Let $G$ be a finite group with order $pq$, where $p < q$ are primes. Let $$[G, G] = \langle xyx^{-1}y^{-1} \mid x, y \in G \rangle$$ denote the commutator subgroup.
Then, the index of $[G, G]$ in $G$ is a multiple of $p$.
I have a solution to the above using representation theory. (Written below.)
Is the above a "standard"/"basic" fact of group theory that one shows using class equations/Sylow theorems? I have not seen it before and a search on this site didn't yield any results. Is there an "elementary" proof of the above?
Usually, with class equations and Sylow theorems, one focuses on the centre of a group or an element. The commutator subgroup does not usually show up, which is why I am curious.
Proof. Let $d_1, \ldots, d_s$ denote the degrees of the irreducible representations of $G$. Then, $$pq = d_1^2 + \cdots + d_s^2$$ and $d_i \mid pq$ for all $i$. The two facts show that for each $i$, $d_i = 1$ or $p$.
Letting $m$ ($n$, resp.) denote the number of degree $1$ ($p$, resp.) representations gives $$pq = m + np^2$$ and thus, $p \mid m$.

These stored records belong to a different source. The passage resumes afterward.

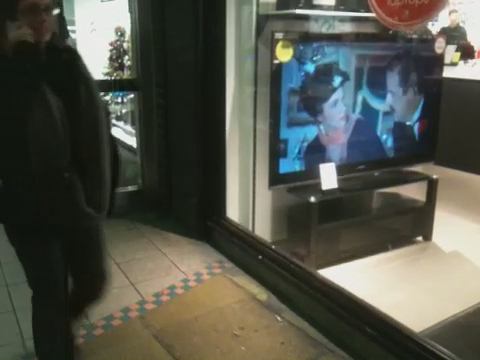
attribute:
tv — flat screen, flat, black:
[268, 30, 437, 179]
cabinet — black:
[292, 167, 443, 271]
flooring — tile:
[418, 226, 475, 325]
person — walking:
[2, 1, 138, 360]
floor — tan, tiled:
[424, 249, 480, 302]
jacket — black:
[2, 45, 116, 228]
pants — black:
[3, 217, 110, 359]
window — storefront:
[65, 6, 154, 183]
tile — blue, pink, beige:
[78, 253, 245, 344]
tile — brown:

However, $m$ is precisely the order of $G/[G, G]$ or the index of $[G, G]$ in $G$. $\Box$
This follows very easily from knowing that the $q$-subgroup is normal (the existence of a $q$-subgroup follows from Cauchy; normality is a trivial consequence of the Sylow theorems, but can be proven by counting arguments on the action of the $p$-subgroup).
If $Q\leq G$ has $|Q|=q$, then $G/Q$ is of order $p$, hence abelian. This means that $G’=[G,G]\leq Q$. Hence $$[G:G’] = [G:Q][Q:G’] = p[Q:G’],$$ and thus a multiple of $p$. (Of course, it is either $p$ if $G$ is nonabelian, or $pq$ if $G$ is abelian).